Everyone in the audience knows the lyrics, old chum, and getting us to be rewired to hear them differently is Heater’s accomplishment. There has been a tendency in other productions, probably influenced by the movie, to see Sally’s big number as a kind of show business anthem, a brave defiance in the face of jackbooted killers. Here our emotions are pulled in other directions. The overwhelming note is pathos: Sally may have loved her libertine life, but it’s gone now and she faces oblivion.
We cannot bear to return entirely to the Sally Bowles character created by Isherwood because she is talentless and self-deceiving. That incarnation exists in the non-musical version, John Van Druten’s play, filmed as I Am a Camera (1955), with Broadway great Julie Harris as a kind of twerpy Sally.
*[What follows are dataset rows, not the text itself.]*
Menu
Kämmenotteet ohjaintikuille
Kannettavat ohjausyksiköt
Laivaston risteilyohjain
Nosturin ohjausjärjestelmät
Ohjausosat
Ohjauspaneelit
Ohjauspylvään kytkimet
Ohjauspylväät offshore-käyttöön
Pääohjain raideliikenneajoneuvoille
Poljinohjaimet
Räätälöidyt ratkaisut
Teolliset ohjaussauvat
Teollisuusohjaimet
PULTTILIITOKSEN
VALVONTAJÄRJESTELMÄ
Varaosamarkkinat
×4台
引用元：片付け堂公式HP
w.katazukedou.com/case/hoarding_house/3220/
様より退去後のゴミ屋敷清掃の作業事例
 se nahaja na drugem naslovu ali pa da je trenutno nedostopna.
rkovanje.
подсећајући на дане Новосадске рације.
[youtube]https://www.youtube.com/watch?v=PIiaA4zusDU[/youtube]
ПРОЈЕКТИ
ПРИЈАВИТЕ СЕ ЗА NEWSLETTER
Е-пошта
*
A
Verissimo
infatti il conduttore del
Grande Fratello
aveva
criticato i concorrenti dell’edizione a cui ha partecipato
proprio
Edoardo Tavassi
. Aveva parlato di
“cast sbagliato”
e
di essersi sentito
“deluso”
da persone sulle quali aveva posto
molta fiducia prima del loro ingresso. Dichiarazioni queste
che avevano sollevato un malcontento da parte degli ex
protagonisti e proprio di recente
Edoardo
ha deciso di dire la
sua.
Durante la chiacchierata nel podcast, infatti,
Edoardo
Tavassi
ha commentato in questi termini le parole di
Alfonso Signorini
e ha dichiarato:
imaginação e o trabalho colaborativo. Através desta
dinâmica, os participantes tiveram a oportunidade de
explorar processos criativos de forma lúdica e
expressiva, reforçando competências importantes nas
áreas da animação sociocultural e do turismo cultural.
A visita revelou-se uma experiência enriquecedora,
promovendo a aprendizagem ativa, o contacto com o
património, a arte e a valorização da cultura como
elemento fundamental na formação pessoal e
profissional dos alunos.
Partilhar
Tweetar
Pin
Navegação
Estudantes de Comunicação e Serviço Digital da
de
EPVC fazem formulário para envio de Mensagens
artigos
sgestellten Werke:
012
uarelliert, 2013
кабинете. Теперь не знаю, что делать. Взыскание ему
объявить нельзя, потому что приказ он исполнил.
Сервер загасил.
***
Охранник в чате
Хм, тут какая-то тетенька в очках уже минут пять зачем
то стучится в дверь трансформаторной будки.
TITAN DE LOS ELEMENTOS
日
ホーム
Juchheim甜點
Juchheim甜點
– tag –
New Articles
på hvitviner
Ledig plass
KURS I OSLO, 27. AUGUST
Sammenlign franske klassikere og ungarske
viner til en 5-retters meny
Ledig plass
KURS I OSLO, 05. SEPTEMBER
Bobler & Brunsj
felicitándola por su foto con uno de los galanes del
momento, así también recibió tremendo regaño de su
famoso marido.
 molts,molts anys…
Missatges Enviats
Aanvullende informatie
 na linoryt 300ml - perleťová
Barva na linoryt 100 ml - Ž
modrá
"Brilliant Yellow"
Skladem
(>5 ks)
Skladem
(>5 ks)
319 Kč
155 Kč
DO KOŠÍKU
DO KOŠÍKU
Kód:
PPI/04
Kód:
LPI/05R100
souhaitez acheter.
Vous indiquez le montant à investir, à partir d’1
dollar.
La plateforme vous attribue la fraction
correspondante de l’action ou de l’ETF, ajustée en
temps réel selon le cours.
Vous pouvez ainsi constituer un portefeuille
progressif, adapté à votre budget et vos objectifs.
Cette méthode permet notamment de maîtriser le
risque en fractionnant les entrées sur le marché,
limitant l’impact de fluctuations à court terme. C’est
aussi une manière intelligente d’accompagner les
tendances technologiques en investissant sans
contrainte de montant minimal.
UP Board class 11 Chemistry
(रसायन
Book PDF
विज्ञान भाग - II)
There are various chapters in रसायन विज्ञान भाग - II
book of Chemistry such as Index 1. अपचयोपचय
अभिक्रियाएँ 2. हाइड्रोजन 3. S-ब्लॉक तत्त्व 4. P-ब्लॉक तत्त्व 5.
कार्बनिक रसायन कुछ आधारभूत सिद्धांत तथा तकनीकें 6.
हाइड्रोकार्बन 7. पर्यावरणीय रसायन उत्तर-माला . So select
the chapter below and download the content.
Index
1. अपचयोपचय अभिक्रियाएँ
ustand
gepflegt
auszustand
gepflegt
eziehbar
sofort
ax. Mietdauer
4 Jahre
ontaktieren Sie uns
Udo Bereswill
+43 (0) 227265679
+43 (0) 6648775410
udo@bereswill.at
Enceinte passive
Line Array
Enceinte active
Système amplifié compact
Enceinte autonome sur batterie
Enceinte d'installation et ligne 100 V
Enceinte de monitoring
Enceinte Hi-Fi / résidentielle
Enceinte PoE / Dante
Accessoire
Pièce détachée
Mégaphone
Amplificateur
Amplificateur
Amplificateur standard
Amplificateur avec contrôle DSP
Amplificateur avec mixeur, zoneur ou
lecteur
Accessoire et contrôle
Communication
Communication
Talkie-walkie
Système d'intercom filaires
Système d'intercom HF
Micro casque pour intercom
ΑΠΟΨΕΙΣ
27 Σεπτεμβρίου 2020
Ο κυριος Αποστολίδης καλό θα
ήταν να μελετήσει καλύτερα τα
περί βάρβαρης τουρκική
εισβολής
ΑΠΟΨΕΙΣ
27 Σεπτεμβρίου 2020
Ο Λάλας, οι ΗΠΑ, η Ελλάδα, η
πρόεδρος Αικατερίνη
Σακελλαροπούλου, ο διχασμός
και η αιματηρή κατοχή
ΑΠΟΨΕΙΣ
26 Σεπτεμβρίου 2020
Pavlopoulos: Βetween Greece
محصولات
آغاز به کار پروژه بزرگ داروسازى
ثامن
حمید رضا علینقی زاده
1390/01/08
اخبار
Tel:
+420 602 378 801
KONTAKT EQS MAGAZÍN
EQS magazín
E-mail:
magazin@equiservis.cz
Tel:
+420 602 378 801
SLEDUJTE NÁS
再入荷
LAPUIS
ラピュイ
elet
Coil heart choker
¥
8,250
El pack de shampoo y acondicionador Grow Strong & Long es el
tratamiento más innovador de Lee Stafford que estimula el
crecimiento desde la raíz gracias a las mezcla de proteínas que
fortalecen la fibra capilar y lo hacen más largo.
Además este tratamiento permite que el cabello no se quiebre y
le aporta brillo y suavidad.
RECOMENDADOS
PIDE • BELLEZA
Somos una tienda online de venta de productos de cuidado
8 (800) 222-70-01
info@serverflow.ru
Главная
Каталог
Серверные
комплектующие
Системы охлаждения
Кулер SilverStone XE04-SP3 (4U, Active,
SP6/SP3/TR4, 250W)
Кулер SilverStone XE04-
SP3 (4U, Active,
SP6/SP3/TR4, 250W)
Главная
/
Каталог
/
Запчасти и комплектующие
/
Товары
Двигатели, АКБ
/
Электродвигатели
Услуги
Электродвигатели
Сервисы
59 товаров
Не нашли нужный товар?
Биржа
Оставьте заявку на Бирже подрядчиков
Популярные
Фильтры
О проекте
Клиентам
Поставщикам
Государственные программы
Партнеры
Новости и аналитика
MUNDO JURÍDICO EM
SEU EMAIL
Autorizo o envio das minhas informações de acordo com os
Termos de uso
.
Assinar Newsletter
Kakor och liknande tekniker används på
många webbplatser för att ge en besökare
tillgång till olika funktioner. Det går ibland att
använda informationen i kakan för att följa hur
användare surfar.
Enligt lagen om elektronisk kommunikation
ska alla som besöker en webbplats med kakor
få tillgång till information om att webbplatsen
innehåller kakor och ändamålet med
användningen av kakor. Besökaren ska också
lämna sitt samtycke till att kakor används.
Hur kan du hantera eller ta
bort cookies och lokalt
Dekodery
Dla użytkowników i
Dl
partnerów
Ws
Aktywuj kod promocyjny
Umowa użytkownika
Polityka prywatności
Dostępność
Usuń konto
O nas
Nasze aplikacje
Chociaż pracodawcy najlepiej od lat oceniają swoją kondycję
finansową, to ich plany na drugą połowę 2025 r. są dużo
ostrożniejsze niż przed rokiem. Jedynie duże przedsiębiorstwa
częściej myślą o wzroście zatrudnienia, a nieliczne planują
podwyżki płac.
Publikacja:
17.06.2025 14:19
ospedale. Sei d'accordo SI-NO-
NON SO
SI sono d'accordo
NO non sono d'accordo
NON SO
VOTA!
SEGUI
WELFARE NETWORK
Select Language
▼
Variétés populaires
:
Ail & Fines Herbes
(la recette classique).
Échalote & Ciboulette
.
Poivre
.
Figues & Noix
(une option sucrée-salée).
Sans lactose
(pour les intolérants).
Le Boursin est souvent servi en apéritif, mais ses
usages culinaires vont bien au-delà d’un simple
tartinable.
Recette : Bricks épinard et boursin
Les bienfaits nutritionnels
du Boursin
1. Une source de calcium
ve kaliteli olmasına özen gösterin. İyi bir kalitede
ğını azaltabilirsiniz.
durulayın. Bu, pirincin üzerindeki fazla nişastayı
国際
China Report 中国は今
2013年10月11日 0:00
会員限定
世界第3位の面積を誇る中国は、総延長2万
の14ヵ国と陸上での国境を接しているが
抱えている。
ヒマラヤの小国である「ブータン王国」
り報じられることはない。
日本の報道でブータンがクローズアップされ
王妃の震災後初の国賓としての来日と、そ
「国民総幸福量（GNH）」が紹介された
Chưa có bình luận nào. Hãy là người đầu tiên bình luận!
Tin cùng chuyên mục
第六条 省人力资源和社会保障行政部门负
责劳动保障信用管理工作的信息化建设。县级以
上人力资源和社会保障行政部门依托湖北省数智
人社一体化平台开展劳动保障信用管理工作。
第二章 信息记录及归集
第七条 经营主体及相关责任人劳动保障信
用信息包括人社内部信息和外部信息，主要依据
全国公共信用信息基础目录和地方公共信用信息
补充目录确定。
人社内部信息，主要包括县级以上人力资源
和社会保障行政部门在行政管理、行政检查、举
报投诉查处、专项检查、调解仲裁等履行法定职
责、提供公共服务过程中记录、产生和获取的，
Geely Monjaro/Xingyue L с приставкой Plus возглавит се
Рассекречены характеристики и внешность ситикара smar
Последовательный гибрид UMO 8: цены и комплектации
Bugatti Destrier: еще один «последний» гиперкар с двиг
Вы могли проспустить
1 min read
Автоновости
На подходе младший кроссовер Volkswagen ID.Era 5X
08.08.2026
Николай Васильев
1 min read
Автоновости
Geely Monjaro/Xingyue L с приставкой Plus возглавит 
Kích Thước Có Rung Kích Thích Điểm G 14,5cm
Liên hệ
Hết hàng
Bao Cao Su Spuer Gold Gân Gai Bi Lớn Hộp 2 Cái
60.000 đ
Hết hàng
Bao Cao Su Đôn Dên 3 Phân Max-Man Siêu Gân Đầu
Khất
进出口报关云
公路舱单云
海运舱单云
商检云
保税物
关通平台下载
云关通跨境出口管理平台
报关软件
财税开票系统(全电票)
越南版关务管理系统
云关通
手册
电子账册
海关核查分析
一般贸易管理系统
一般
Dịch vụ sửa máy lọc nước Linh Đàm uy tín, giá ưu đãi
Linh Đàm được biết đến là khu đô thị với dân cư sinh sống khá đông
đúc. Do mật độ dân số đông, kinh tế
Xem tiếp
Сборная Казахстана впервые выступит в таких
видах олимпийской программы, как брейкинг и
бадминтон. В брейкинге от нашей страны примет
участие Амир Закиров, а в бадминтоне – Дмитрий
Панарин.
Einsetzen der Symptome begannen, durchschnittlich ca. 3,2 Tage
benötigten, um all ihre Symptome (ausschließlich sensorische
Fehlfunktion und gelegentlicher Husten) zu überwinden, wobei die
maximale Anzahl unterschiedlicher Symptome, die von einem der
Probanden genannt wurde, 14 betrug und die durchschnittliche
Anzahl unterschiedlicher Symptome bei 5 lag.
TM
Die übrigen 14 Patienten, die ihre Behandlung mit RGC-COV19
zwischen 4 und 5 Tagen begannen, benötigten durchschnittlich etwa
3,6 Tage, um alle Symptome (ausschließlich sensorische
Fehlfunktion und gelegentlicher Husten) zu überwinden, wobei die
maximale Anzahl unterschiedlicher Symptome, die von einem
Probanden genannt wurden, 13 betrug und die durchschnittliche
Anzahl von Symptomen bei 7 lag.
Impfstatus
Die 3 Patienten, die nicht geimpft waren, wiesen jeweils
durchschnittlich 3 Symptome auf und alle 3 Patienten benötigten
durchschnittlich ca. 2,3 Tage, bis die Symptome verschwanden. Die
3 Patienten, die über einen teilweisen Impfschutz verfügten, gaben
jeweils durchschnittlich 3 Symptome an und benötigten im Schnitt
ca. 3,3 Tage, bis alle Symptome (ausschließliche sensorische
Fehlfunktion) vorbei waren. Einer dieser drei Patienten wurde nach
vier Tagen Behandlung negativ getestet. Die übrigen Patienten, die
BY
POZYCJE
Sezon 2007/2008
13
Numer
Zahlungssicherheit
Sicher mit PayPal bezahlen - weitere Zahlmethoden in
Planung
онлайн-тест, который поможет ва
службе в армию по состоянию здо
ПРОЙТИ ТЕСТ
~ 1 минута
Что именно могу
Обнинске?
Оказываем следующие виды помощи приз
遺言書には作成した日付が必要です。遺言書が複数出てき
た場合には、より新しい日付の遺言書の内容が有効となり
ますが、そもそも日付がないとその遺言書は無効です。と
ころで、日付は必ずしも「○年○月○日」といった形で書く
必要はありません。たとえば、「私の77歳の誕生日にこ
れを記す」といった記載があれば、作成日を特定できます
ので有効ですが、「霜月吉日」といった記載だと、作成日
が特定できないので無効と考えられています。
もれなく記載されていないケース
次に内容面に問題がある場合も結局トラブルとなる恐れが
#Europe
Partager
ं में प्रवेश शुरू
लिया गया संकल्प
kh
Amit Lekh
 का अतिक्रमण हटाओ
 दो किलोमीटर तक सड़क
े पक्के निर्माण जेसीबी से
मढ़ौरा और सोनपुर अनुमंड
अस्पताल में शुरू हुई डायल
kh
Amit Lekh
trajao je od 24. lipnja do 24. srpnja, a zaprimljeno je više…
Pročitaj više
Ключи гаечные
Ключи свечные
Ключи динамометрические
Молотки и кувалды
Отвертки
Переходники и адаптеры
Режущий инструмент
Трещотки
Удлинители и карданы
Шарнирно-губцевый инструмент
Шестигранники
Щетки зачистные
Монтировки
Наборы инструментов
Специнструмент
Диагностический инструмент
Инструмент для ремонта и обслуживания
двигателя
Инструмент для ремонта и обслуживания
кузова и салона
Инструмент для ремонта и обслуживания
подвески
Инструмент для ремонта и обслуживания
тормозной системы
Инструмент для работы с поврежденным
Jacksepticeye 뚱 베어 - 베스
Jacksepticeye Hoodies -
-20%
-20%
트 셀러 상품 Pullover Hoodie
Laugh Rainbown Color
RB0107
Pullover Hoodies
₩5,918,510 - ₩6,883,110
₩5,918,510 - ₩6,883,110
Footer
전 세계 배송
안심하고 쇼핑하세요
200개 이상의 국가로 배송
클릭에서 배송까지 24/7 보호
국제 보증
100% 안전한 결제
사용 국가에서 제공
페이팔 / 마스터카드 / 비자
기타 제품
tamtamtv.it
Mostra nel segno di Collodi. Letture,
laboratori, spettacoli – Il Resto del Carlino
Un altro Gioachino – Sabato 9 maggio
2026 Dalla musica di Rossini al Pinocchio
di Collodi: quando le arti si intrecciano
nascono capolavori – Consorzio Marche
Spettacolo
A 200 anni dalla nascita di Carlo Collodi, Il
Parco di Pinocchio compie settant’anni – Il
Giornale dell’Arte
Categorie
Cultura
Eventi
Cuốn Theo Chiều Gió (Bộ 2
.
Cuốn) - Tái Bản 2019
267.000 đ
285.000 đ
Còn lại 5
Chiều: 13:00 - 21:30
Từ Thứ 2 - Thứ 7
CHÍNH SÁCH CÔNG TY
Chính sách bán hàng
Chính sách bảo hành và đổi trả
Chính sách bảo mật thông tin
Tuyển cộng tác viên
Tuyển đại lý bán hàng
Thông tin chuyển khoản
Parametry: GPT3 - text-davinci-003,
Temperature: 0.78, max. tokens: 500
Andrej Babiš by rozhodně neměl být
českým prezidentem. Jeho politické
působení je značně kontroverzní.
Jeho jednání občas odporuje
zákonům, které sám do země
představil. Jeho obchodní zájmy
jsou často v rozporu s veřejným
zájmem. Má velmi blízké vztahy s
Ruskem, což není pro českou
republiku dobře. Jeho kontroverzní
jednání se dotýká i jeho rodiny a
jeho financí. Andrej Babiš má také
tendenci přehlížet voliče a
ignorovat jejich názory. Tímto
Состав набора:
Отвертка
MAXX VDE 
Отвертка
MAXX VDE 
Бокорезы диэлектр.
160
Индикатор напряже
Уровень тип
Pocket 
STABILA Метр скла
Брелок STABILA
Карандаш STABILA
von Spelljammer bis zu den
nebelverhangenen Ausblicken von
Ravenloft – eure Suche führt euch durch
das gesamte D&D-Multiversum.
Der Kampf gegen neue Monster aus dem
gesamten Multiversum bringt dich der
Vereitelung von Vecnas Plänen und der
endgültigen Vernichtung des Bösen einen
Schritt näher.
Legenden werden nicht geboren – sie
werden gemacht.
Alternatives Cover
Isherwood lost control of the story, and we are looking for something more exciting now.
Sara Weiler’s Sally can sing and has all the sexual energy of a reckless child. Nuanced, she is no fool and seems to know what’s she’s doing but does not care. Blessed with a wicked, side-glancing eye and a husky voice, she makes one wonder if the youthful Judi Dench might have done it this way.
Complementing Weiler’s Sally is C.J. Roche’s forthright Clifford, the would-be novelist from Pennsylvania. Even though he’s the center of the action, he is often denied much excitement. Not so here. Roche’s first-act solo, “Why Should I Wake Up,” often underplayed, nearly stops the show. Because Isherwood was so assertively homosexual, there’s often some directorial ambiguity in handling his sexuality. Here he is bi-, but not curious. He goes to bed with Sally but also steals kiss from Bobby (Donovan Stanfield).
Conspicuously not stealing scenes is the Emcee himself, played by director-producer Heater. He might be wearing lots of makeup, but he’s not an insinuating cadaver or a demonic freak. Sometimes Heater’s Emcee comments on scenes from the BeVard balcony high above the stage. Other times he blends into a scene; when he dons a red wig and net stocking over shaved legs, he joins the Kit Kat Girls in the kickline, often getting his heels as high up as theirs.
Heater’s casting calls mix admired veterans and compelling newcomers. In his first appearance since his exile in Florida, Bill Molesky gives us an absolutely heartbreaking Herr Schultz, the fruit vendor who insists he is German first and only incidentally Jewish. Never letting a line go to waste, Molesky touts tiny Italian oranges as the avatars of romance. In yet another directorial innovation, Heater has gentle Schultz suffer the depredations of Brownshirt vandals before being driven out.
Kate Huddleston as Fraulein Schneider glows in several musical numbers, especially her bereft “What Would You Do?” in the second act, and does a nice turn as the prudish landlady gets caught in late-night hanky-panky. Tall, elegant Julia Berger is both alluring and hilarious as the professional woman Fraulein Kost, who takes in boarders by the hour, some of them perhaps relatives. Pale, lean newcomer Nic MacLane delivers one of the most-sinister-ever interpretations of Ernst Ludwig, the Nazi agent.
To guarantee quality, Heater has called in strong collaborators, including choreographer Jodi Bova-Mele, whose “Two Ladies” is possibly the naughtiest ever seen on a local stage, and the superlative music director Bridget Moriarty, leading an ensemble of six. Audiences will always keep coming back to Cabaret’s score, which enchants with its conscious references to Kurt Weill in the 1920s.